Industrial demand has been very strong in Manhattan, Brooklyn, Queens and the Bronx. In addition, many industrial properties have been converted to multifamily in New York City. Those two market forces have prompted many tenants to look for space in Westchester. At the moment, the firm’s industrial-flex space is currently 92% occupied.

Jones said that the firm is planning to invest approximately $15 million in capital improvements to the roofs, HVAC and parking lots, as well as the installation of solar at its portfolio where he said the firm believes there is considerable opportunity.

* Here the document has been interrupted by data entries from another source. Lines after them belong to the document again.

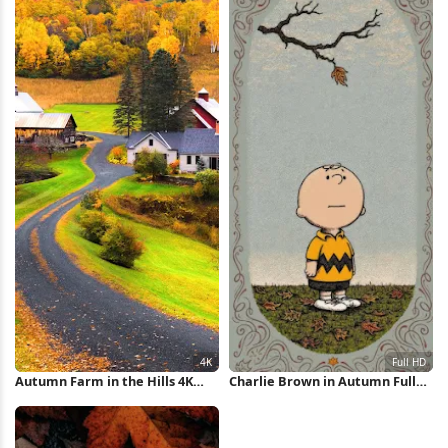
Autumn Farm in the Hills 4K
Charlie Brown in Autumn Full
Wallpaper
HD iPhone Wallpaper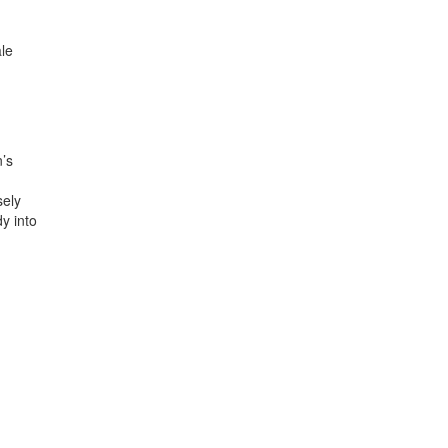
ale
’s
sely
dy into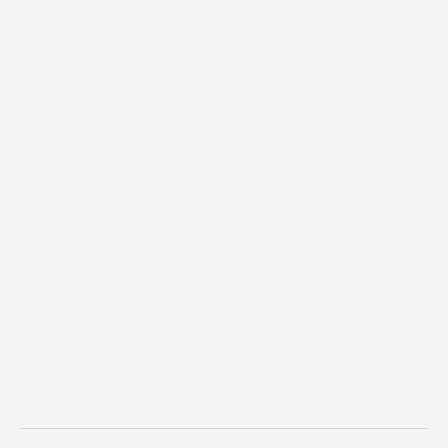
21 mai 2021
Sotheby's & Spoa® Wins a
Webby for the 'Auction of
the Future"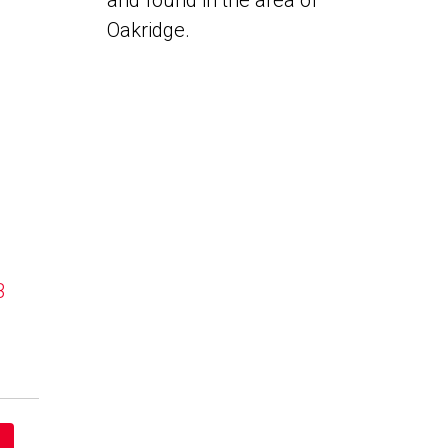
and found in the area of
Oakridge.
B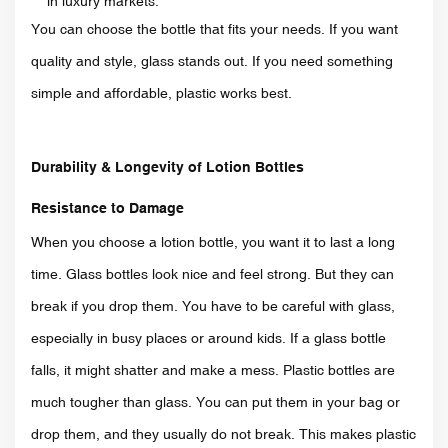
in luxury markets.
You can choose the bottle that fits your needs. If you want
quality and style, glass stands out. If you need something
simple and affordable, plastic works best.
Durability & Longevity of Lotion Bottles
Resistance to Damage
When you choose a lotion bottle, you want it to last a long
time. Glass bottles look nice and feel strong. But they can
break if you drop them. You have to be careful with glass,
especially in busy places or around kids. If a glass bottle
falls, it might shatter and make a mess. Plastic bottles are
much tougher than glass. You can put them in your bag or
drop them, and they usually do not break. This makes plastic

“We’re just trying to figure out who we are going to do it (solar) with because we will work with somebody who is an expert, and exactly where we will put it,” Jones related.

He said the solar initiative at the portfolio could involve approximately 10 megawatts of electricity that will be converted to solar. Berger noted that the solar initiative involving its properties and parking lots, along with battery storage, will provide the company with great opportunities in the years to come.

“The installations make sense if you can get critical mass in one location,” Jones added.

Robert Martin will earmark approximately $40 million over the next three years in capital improvements, including a small program to upgrade some of its office properties.

Noting that NYSERDA, Con Edison, the New York Power Authority and the federal government will be offering assistance, he said that due to the size of the company’s portfolio, “We will actually have an impactful effect on the supply of electricity” in Westchester County.

The company at present does not see a great deal of opportunity in geothermal technology, however.

Jones said the firm is also reviewing some potential development opportunities on vacant land it owns in Connecticut and Westchester, including parcels in Yonkers and Greenburgh.

The firm plans to demolish 555 White Plains Road in Tarrytown, a 135,000-square-foot office building, and replace it with a 115,000-square-foot mixed-use development consisting of a health club and a self-storage facility. The plan would call for an approximately 40,000-square-foot health club and more than 70,000 square feet of self-storage space.

The company expects to file plans for municipal approvals in the next six months for the project that is estimated to cost between $15 million to $20 million.

Robert Martin will also be looking to build new multifamily developments. The firm completed “The Elm,” a 95-unit project at the former Antun’s in Elmsford a year ago. The project, which is fully leased, also included approximately 12,000 square feet. He said a daycare user is expected to lease approximately 9,500 square feet of space at the property.

The firm currently has a multifamily portfolio in Westchester County of approximately 600 units and a total portfolio of 1,500 units that includes an interest in a property in Jersey City, NJ and another in Rocky Hill, CT.

The company also believes there could be opportunities with the approximately 1 million square feet of space it owns that are located in federally designated Opportunity Zones., including approximately 13 buildings totaling 750,000 square feet of space in Mount Pleasant. The firm’s office-flex space in Stamford, CT is also located in an Opportunity Zone.

“We are exploring ways to take advantage of those (zones),” Jones said. He noted that there could be some owner-occupant and maybe some possible redevelopment opportunities in Stamford. The play in Mount Pleasant could be for biomedical space since it is located adjacent to New York Medical College, Regeneron and the proposed bioscience project to be developed for Westchester County on the North 60 parcel on the Grasslands campus.

Jones said that one major difference between the old Robert Martin Co. and the company after its mega-deal with Mack-Cali is that in addition to possible further acquisitions, the company now will be much more willing to sell some of its properties, particularly to tenants looking to be owner-occupants.

“There are definitely companies that want to own their own building and with good reason particularly if they saw the rent go from $12 (a square-foot) to $20 (a square-foot) over the past four years,” Jones said.